# PageRank Project
## Zach Chase

In [3]:
import csv
import numpy as np

Many real-world systems can be represented as graphs (networks). These systems range from the internet, transportation grids, social media, and more. The PageRank algorithm was developed by Larry Page and Sergey Brin at Stanford University in 1996 to rank notes in a graph by importance, and thus create a ranking system most famously used by Google to rank web pages in their search engine history. This project I will implement the PageRank algorithm and use it to rank the nodes of networks.

## Create Class for PageRank Algorithm

An Adjacency Matrix (A) represents a directed graph which satisfies $A_{ij} = 1$ if node j links to node i and $A_{ij} = 0$ otherwise. The figure below shows the adjacency matrix for the image on the left.

![Screen%20Shot%202021-12-18%20at%206.51.28%20PM.png](attachment:Screen%20Shot%202021-12-18%20at%206.51.28%20PM.png)

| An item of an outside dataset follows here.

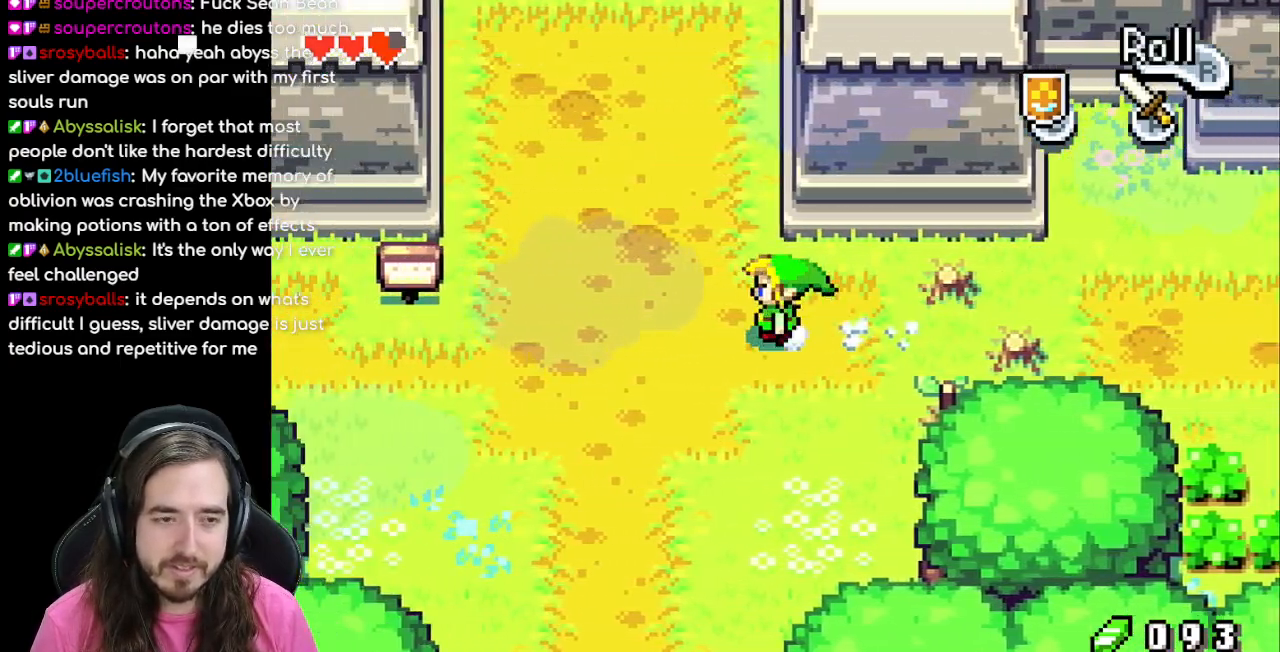
{"buttons": ["DPAD_UP"], "events": [[250, "DPAD_UP", "down"], [350, "DPAD_UP", "up"], [400, "DPAD_UP", "down"], [467, "DPAD_LEFT", "up"]]}
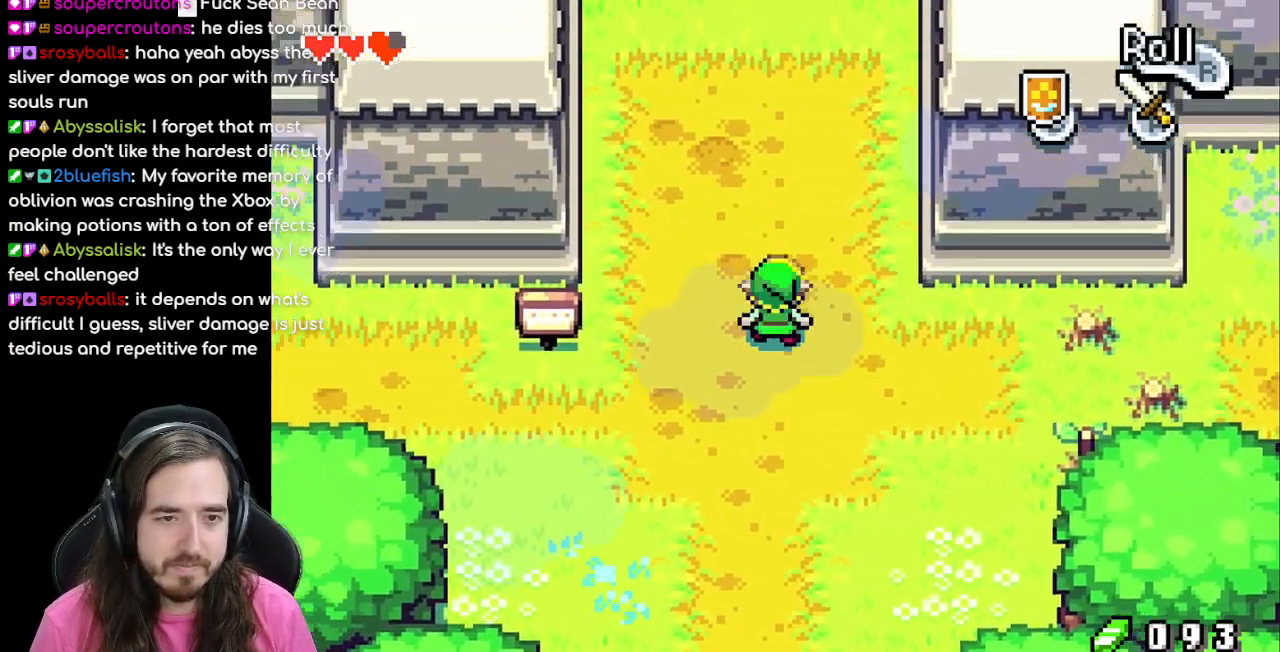
{"buttons": ["DPAD_DOWN", "DPAD_LEFT"], "events": [[200, "DPAD_UP", "up"], [367, "DPAD_LEFT", "down"], [383, "DPAD_DOWN", "down"]]}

This model can be a potential model for a collection of webpages, where each may have a hyperlink to any other page. Note that each node represents a webpage and each edge represents a hyperlink. To prepare for a proper implementation of the PageRank algorithm, we must first avoid sinks by modifying each one so that the each sink has an edge added to every node in the graph. This means users on a page with no links can start over by selecting a random webpage. The example below demonstrates this situation.

![Screen%20Shot%202021-12-18%20at%206.47.51%20PM.png](attachment:Screen%20Shot%202021-12-18%20at%206.47.51%20PM.png)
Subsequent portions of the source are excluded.